When I look back, since I started in IT 30 years ago, there has always been the “next new thing” in technology. This fact is not disputed but the penny dropped for me last year when I thought about the relationship to this fact when you add one other major ingredient – PEOPLE.
Is it not true that most people working in technology and especially in some form of development, only want to be working on the next “new thing”? Is it not also true, these same people get bored really quickly with the “new thing”, often before it even gets “old”.
Smart people in technology get bored at around the 18 month marker and want to be working on the next “new thing”. This is my Holy Grail and I am not sure that it’s ever going to be fixable. At least acknowledging this fact should allow us to prepare for it!
18 months is not long enough for most projects, not even close and if the smart people who started them are not around for the completion, testing, roll-out and continued evolution of the applications, it is no wonder the expectations are rarely met.
You can certainly do no wrong by breaking down projects into smaller pieces where feasible. This will help and that’s certainly a prospect of SOA, if done right. For Quick wins, look to smaller projects and products that can consume these “new” services from existing applications!

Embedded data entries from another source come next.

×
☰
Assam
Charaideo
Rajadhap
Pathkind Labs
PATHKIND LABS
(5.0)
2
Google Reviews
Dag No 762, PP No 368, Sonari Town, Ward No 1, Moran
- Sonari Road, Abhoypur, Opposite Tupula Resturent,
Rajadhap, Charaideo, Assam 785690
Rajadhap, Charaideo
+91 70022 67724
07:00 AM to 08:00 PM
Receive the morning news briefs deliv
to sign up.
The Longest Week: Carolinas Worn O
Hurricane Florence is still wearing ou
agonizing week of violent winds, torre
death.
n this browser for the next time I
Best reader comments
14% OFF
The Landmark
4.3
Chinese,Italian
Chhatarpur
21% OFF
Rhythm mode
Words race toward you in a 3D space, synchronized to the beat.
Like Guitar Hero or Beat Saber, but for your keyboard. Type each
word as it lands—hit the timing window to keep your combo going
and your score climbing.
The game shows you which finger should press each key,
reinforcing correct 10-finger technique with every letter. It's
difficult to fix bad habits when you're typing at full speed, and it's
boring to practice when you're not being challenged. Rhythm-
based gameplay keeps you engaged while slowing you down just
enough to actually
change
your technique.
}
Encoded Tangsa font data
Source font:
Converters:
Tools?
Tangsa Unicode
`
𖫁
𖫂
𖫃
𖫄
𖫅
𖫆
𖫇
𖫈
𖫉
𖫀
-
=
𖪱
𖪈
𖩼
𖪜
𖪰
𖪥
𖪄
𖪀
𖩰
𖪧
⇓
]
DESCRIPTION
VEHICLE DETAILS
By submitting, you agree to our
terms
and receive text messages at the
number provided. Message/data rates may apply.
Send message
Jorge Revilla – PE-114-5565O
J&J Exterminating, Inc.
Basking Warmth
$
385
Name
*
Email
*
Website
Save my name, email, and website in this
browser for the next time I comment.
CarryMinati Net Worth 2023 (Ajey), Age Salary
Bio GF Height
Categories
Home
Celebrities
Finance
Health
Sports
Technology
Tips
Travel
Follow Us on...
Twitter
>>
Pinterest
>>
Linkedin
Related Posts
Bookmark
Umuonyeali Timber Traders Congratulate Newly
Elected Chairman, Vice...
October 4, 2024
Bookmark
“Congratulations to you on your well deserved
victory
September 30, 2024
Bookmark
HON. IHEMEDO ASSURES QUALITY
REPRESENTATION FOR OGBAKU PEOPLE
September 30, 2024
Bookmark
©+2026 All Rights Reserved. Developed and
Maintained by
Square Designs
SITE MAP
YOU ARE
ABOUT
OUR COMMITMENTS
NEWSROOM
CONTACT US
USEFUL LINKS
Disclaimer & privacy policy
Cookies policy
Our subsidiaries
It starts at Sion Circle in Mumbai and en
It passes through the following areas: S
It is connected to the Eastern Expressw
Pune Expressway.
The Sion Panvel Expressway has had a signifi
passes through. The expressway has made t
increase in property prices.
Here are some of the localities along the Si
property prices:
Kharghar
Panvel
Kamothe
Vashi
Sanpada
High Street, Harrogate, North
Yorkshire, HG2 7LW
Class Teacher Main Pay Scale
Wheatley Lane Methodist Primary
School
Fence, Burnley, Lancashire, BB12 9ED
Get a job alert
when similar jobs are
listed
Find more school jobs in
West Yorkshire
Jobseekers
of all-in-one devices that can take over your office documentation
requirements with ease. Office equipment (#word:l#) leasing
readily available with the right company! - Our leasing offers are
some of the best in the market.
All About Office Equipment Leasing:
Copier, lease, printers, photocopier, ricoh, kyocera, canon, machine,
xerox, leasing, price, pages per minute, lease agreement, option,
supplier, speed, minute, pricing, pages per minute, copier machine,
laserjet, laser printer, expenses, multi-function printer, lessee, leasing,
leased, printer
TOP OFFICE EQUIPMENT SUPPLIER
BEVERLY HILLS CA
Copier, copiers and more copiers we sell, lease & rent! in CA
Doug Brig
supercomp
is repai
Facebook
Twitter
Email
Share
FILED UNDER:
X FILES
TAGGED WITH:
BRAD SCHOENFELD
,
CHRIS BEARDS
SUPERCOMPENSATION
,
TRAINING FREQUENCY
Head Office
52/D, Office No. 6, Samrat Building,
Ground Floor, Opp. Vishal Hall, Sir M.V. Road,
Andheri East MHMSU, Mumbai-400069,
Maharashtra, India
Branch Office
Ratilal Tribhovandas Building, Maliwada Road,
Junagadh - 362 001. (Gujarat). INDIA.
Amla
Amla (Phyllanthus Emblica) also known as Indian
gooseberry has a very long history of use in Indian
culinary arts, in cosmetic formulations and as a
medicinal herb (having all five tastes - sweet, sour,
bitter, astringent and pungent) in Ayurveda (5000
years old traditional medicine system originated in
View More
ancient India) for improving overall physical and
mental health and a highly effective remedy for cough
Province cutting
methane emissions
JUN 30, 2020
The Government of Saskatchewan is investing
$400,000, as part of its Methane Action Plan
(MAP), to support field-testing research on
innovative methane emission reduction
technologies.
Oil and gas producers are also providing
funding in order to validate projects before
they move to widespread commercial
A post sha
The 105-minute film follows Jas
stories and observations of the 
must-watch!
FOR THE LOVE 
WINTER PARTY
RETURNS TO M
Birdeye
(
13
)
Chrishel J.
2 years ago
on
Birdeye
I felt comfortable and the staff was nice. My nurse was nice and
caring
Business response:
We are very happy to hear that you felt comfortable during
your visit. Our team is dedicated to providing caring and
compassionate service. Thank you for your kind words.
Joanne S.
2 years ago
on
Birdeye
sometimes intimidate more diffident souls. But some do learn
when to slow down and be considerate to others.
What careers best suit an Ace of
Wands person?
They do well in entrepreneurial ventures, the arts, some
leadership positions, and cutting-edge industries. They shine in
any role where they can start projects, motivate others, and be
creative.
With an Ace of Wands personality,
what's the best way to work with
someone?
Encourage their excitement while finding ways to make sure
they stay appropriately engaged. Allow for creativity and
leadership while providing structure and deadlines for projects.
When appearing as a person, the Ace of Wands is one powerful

This Holy Grail is good for companies like mine, that will help the tens of thousands of companies that have hundreds of thousands of applications that need to be enhanced to do more now than what was originally delivered. The fact OpenSpan can take 25 year old and 1 week old applications/technologies and tie them together to deliver what users need today, goes a long way to allowing the “Next New Thing” projects to finally exceed original expectations.